Budaya-Tionghoa.Net | Pemujaan terhadap leluhur telah memiliki sejarah yang panjang di Tiongkok. Para ahli arkeologi telah menemukan bahwa pemujaan semacam itu telah dilakukan semenjak jaman prasejarah
(sekitar 1,7 juta tahun yang lalu hingga abad ke-21 SM). Dengan berkembangnya pertanian, orang memuja langit (tian)dan bumi (di) dengan harapan memperoleh hasil panenan yang baik.
|
Hal ini sesungguhnya adalah merupakan pemujaan terhadap alam. Jenis lain pemujaan adalah pemujaan terhadap nenek moyang, dimana pada masa itu orang mempersembahkan sesuatu pada nenek moyang mereka, serta berdoa agar mendapatkan berkah sebagai hasil persembahan tersebut.
Bukti bahwa bangsa Tionghoa sudah memiliki ajaran ini ditemukan pada peninggalan arkeologi di Pan Bo, propinsi Shan Xi. Dimana pada sekitar tahun 4000 sebelum Masehi orang Tionghoa telah mengenal pranata sosial dan keagamaan, seperti ditemukannya kuburan-kuburan yang telah memiliki kaidah fengshui, alat-alat upacara keagamaan, dan lain sebagainya.
Untuk mengamankan kekuasannya, raja menggabungkan pemujaan alam dan nenek moyang serta menciptakan konsep tentang Shang Di ataupun diartikan kaisar pendahulu. Mereka kemudian menyatakan dirinya sebagai keturunan dari Shang Di tersebut.
Meskipun pada jaman-jaman berikutnya konsep mengenai Shang Di ini berkembang terus, namun kita memahami bahwa awal mula pemujaan terhadap Shang Di adalah berasal dari pemujaan alam dan nenek moyang.
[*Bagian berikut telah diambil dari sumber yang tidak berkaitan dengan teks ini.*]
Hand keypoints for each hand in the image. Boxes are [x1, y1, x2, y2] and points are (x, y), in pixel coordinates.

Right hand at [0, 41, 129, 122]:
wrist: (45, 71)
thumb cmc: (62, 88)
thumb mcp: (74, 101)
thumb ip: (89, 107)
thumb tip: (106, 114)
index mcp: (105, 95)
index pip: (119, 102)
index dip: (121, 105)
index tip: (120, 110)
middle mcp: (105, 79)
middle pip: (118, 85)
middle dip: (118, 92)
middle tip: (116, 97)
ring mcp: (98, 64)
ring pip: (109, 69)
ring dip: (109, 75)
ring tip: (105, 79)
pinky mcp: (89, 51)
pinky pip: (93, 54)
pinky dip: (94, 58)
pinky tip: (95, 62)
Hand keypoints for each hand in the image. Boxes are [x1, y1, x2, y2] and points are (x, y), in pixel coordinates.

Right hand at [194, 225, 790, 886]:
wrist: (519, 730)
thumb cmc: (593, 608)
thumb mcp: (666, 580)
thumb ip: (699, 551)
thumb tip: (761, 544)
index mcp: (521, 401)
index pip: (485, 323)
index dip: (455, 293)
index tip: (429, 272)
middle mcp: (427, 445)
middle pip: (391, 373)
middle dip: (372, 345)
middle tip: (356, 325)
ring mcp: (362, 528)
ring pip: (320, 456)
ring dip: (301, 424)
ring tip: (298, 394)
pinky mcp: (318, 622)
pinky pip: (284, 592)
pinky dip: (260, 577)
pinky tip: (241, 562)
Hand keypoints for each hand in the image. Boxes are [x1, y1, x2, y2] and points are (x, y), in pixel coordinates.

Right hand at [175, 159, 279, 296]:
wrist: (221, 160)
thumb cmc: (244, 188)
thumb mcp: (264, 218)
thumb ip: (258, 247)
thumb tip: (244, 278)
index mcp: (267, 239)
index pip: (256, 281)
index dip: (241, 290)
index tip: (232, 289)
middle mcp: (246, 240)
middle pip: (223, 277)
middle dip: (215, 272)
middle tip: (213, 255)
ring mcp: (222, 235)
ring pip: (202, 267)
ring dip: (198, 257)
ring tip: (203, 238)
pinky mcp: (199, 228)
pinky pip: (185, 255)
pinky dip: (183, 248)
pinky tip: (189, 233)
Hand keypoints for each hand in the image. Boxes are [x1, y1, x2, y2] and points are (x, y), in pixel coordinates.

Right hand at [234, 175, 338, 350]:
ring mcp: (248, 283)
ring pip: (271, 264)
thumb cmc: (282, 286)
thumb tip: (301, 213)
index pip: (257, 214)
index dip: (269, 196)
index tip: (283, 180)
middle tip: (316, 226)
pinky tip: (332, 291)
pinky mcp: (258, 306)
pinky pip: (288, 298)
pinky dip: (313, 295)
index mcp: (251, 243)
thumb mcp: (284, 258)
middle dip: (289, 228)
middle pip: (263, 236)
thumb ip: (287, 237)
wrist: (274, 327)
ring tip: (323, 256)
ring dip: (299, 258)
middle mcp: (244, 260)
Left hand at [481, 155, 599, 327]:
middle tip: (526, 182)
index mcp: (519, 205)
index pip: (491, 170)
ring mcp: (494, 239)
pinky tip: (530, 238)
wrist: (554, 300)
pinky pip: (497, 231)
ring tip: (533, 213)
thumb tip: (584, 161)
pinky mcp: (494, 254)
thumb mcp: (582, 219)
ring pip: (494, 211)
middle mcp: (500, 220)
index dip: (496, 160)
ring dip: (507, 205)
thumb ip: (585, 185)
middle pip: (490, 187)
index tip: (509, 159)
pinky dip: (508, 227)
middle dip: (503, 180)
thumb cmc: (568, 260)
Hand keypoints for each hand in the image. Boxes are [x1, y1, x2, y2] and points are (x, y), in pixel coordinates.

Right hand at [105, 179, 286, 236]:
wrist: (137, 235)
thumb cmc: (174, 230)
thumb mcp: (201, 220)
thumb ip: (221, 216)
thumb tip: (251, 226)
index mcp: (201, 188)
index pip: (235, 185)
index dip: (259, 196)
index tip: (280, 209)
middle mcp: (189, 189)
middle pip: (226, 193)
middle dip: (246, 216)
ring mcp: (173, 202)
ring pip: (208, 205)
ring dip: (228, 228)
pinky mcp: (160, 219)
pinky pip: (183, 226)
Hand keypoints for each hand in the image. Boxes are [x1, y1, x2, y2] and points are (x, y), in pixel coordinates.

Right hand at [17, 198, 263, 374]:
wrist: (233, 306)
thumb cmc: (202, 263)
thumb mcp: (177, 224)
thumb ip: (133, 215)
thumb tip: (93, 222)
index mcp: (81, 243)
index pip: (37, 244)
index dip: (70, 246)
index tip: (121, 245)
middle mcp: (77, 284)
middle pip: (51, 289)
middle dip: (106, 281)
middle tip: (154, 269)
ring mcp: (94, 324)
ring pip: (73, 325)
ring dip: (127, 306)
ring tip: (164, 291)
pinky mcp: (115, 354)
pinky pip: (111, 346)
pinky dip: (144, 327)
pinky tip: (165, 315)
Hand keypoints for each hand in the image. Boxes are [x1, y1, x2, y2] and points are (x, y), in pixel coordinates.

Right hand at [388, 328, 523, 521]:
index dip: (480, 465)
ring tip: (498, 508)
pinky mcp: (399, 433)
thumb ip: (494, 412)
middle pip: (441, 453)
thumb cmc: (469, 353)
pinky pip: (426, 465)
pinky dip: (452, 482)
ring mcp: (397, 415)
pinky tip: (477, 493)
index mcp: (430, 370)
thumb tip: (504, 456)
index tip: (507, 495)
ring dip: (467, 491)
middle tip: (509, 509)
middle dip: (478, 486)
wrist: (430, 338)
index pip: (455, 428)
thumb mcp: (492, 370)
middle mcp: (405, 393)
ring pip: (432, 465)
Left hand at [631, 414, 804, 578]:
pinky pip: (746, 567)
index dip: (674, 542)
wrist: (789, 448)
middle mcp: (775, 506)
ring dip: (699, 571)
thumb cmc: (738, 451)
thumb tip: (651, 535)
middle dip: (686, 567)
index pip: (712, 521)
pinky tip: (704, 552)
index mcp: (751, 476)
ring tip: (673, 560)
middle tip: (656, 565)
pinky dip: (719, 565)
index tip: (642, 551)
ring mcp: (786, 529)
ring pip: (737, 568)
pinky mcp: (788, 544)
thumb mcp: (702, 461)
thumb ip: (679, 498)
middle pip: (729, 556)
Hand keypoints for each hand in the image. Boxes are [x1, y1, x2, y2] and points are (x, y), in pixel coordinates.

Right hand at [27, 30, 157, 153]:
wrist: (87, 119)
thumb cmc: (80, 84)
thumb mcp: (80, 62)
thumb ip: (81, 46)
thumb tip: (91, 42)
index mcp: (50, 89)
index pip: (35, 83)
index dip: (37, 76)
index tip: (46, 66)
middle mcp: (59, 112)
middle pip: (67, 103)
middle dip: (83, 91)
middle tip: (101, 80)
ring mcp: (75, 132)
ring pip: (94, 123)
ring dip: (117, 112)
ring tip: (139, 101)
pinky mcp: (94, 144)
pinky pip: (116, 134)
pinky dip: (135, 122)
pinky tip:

Dikatakan, Kelenteng atau miao sebenarnya adalah tempat ibadah bagi agama tradisi Tionghoa yang memiliki akar dari kebudayaan khas Tionghoa yang membedakannya dengan aliran-aliran yang lain. Di dalamnya memuat unsur-unsur Tao, Buddha dan Konghucu. Ketiga unsur tersebut saling mempengaruhi dalam sejarahnya yang panjang. Padahal semestinya ketiga hal tersebut adalah merupakan satu ramuan tersendiri yang memiliki akar muasal dari agama asli bangsa Tionghoa, yang sering disebut agama tradisi shamanistik yang kemudian menjadi agama Tao setelah Zhang Daoling.
Agama yang dipeluk oleh sebagian warga etnik Tionghoa yang bersembahyang di Kelenteng-kelenteng sebenarnya adalah merupakan ajaran yang berakar semenjak lebih dari 5.000 tahun yang lalu di sekitar Sungai Kuning.
Waktunya yang tepat tidak diketahui karena pada waktu itu belum ditemukan sistem penanggalan. Hanya saja karena awal perkembangannya belum terbentuk ke dalam sebuah institusi, orang hanya menjalankan ajaran nenek moyang itu tanpa tahu apa nama ajarannya dan bahkan tidak memiliki pengetahuan yang menyeluruh
mengenai konsep-konsep ajarannya.
Memang pada waktu itu bentuk kepercayaannya masih relatif belum berkembang seperti pada periode berikutnya, tapi inilah asal muasal kepercayaan nenek-moyang Bangsa Tionghoa, yang mungkin lebih bersifat shamanistik.